### O QUE FAZER
Substitua "inimigo" por "adversário" no trecho do texto sobre as lições das guerras que começa nas palavras "Acho que se" e termina após "aspirações à independência.". Apresente o trecho resultante.

### TEXTO DA PÁGINA
-*-

As guerras do século passado, incluído o Holocausto dos judeus europeus, ensinaram várias lições ao Ocidente. A principal delas foi a abolição da doutrina da guerra. O Ocidente substituiu a destruição e humilhação do inimigo pela manutenção da sua capacidade de se recuperar, preservar a dignidade, mudar e tornar-se parceiro em vez de adversário.
O erro cometido com a Alemanha após a 1ª Guerra Mundial serviu de lição. A Alemanha pós-2ª Guerra tornou-se um foco importante do novo alinhamento ocidental. A dignidade do Japão não foi violada, e o país se tornou um leal aliado da democracia Ocidental. Foi onde o novo tipo de vitória começou, esta que não despreza a possibilidade de diálogo com o adversário de ontem.
Além disto, parece existir uma conexão firme entre a intensidade do compromisso de uma sociedade com os direitos humanos – a dignidade e a liberdade acordadas dentro do país – e a disposição dos seus soldados para eliminar o outro. Quanto maior a valorização da liberdade, menor o desejo das pessoas de dizimar o inimigo. Fica a questão de como uma sociedade justa combate inimigos que não partilham do mesmo sistema de valores, e de como redefinir o que é a vitória.
Acho que se o objetivo de uma guerra for a destruição do inimigo, esta será uma guerra condenada à derrota. Por razões bem conhecidas nossas, não é mais possível aniquilar nações, e nem mesmo suprimir suas aspirações à independência.

-*-

### REGISTROS FORNECIDOS
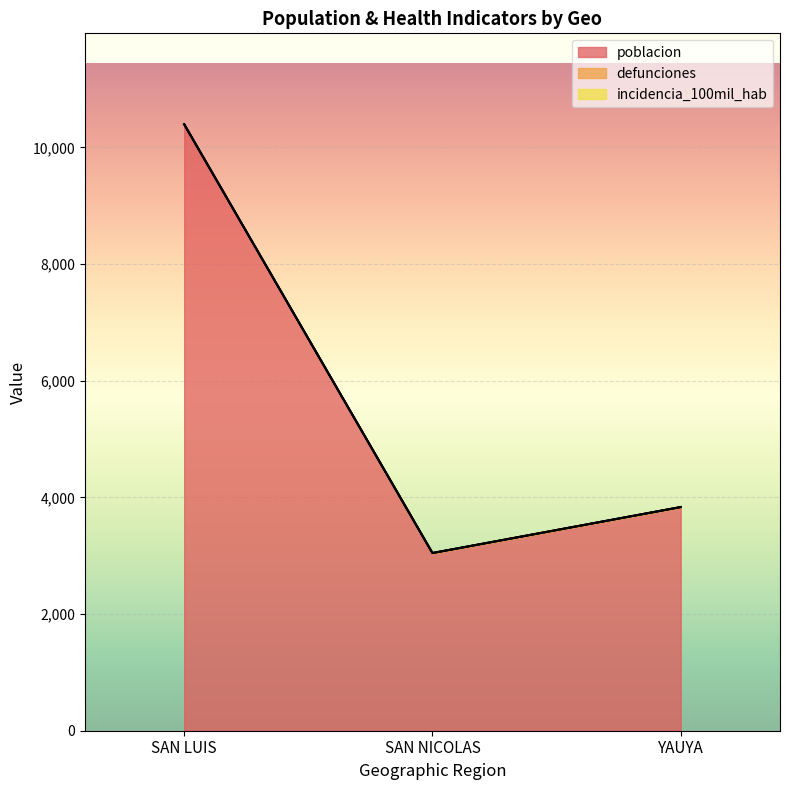

Which series has the largest range (max minus min)?

poblacion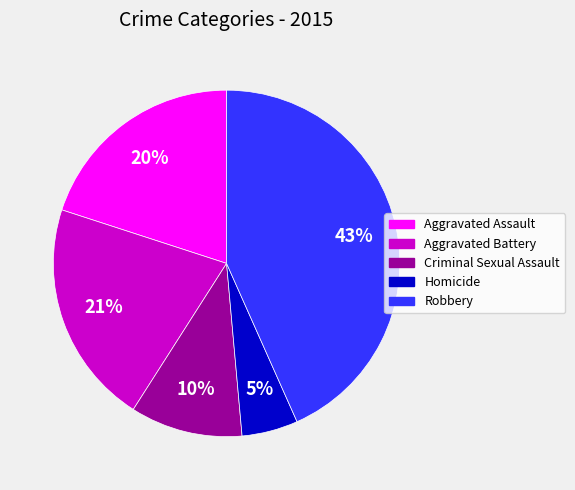

Is there a majority slice in this chart?

No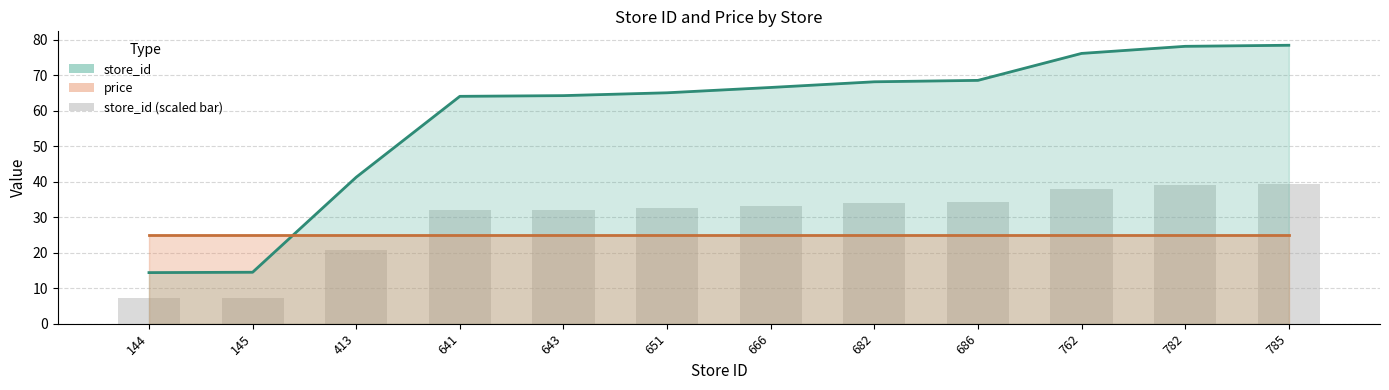

What is the value of the 10th bar from the left?

38.1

-*-

### RESULTADO DO EXERCÍCIO
Acho que se o objetivo de uma guerra for a destruição do adversário, esta será uma guerra condenada à derrota. Por razões bem conhecidas nossas, não é mais possível aniquilar nações, e nem mesmo suprimir suas aspirações à independência.